Nach den Wahlergebnissen vom 18. März zu urteilen, müssen etwa 30 Prozent der nichtlettischen Bevölkerung für die Volksfront gestimmt haben. Was erhoffen sich diese Wähler von solch einem Votum?

Offensichtlich verbindet sich für diesen Teil der nichtlettischen Bevölkerung die Unabhängigkeit der Republik mit der Hoffnung auf bessere materielle Lebensumstände, die durch einen Verbleib in der UdSSR nicht zu erreichen sind.

Kann man die Unterstützung der Unabhängigkeitsbestrebungen in der nichtlettischen Bevölkerung als Anzeichen dafür deuten, daß sich in einem souveränen Lettland die Spannungen zwischen den verschiedenen Volksgruppen mindern würden?

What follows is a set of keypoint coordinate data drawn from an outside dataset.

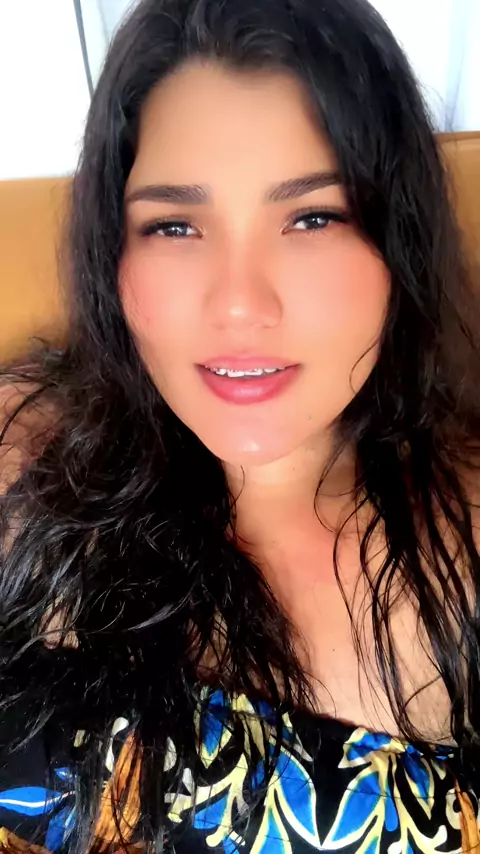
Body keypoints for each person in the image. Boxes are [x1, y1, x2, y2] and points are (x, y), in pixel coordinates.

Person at [1, 0, 480, 851]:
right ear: (114, 251)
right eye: (174, 225)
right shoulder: (27, 450)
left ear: (395, 237)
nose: (238, 306)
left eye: (312, 218)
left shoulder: (465, 548)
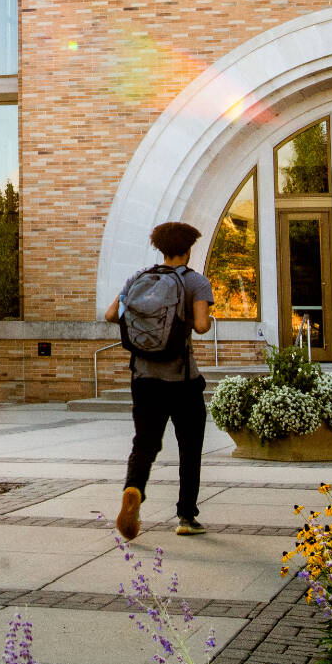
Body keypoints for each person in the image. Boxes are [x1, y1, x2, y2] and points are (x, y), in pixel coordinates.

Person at [103, 221, 212, 541]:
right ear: (188, 250)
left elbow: (111, 315)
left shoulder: (138, 278)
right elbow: (203, 326)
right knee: (190, 447)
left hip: (143, 377)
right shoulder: (195, 282)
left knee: (145, 443)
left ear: (161, 249)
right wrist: (188, 318)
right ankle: (186, 516)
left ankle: (133, 488)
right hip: (182, 379)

Unter den nichtlettischen Einwohnern, die sich für die Unabhängigkeit Lettlands erklärt haben, lebt ein Teil schon seit Jahrzehnten und Generationen in Lettland. Diese Menschen betrachten sich als Bürger eines lettischen Staates. Unter den später Eingewanderten gibt es viele, die aus wirtschaftlichen Gründen hingezogen sind; ihnen dürfte es nicht schwerfallen, sich in einen Staat zu integrieren, in dem bessere materielle Lebensumstände als in ihrer eigentlichen Heimat herrschen. Sie hätten also auch ein unmittelbares praktisches Interesse daran, diesen Staat zu unterstützen. Ich bin ziemlich überzeugt davon, daß die nationalen Spannungen verschwinden würden, wenn wir dieses ganze gegenwärtige Chaos und all die Unsinnigkeiten in unserer Volkswirtschaft beseitigen und für die Bevölkerung eine normale Versorgung mit Wohnraum usw. sicherstellen könnten - aber dazu müssen wir zuerst unabhängig sein.

Gibt es in dieser Konkursmasse des sogenannten realen Sozialismus eigentlich etwas, das man trotz allem als Errungenschaft in die Zukunft hinüberretten sollte?

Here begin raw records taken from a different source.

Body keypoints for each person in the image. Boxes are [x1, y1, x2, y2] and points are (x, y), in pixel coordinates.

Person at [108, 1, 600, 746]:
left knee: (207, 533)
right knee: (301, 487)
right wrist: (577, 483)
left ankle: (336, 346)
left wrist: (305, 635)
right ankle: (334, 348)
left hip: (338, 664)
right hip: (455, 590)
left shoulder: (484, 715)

Ich kann mir nicht vorstellen, was es hier noch zu bewahren gibt, denn wir werden einen totalen Wandel des Systems erleben, und damit werden sich auch alle einzelnen Elemente dieses Systems ändern. Möglicherweie wird bei uns ein im Vergleich zu den kapitalistischen Staaten größerer staatlicher Sektor erhalten bleiben, aber im ganzen gesehen wird die Reprivatisierung sehr schnell vonstatten gehen und auch einige ziemlich große Betriebe erfassen.

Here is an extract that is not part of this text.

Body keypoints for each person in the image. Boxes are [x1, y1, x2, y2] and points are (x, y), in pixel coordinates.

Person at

Wäre denn das Recht auf Arbeit, nicht etwas Bewahrenswertes - weil der Übergang von der Plan- zur Marktwirtschaft mit sozialen Erschütterungen verbunden sein wird?

Das Recht auf Arbeit ist in der Tat ein Prinip, das dem Sozialismus Attraktivität verliehen hat - aber nur als Prinzip, als Theorie. Wir haben die Erfahrung machen müssen, daß das Ideal der Gleichheit, der sozialen Gerechtigkeit sich in der Praxis des realen Sozialismus nicht verwirklicht hat.

Zweifelsohne wird der Übergang von der Plan- zur Marktwirtschaft mit immensen sozialen Erschütterungen einhergehen. Ein erstes großes Problem: Mit der Wiedereinführung des Privateigentums werden die Ritter der sogenannten Schattenökonomie sofort ihre wirtschaftliche Macht ausspielen; Leute, die ihr Vermögen durch Diebstahl, Betrug, Spekulationen bis hin zu Mord erworben haben, werden dann ihr zusammengerafftes Kapital einzusetzen suchen.

Die Wahlen zur DDR-Volkskammer wurden überschattet von der möglichen Stasi-Vergangenheit prominenter Kandidaten und gewählter Abgeordneter. Steht die demokratische Entwicklung in Lettland vor einem ähnlichen Problem?

Ich glaube, daß wir in Lettland eine etwas andere, weniger verkniffene Einstellung zu diesem Problem haben. Zweifelsohne hat das Komitee für Staatssicherheit unserem Land in der Vergangenheit großen Schaden zugefügt, es war neben der Partei ein Hauptträger des Unrechtssystems. Gerüchte, daß immens populäre Persönlichkeiten der Volksfront Agenten der Staatssicherheit seien, sind in Lettland gang und gäbe - aber wer soll da noch durchblicken und dazu etwas Handfestes sagen können?